TASK INSTRUCTIONS
Reproduce all the entries, matching the original word for word.

BEGIN RECORDS SHOWN

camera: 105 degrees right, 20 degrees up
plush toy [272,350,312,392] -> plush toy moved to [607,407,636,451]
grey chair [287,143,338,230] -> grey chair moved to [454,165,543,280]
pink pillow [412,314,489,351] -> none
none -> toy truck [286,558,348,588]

END RECORDS SHOWN

ANSWER SECTION
camera: 105 degrees right, 20 degrees up
plush toy [272,350,312,392] -> plush toy moved to [607,407,636,451]
grey chair [287,143,338,230] -> grey chair moved to [454,165,543,280]
pink pillow [412,314,489,351] -> none
none -> toy truck [286,558,348,588]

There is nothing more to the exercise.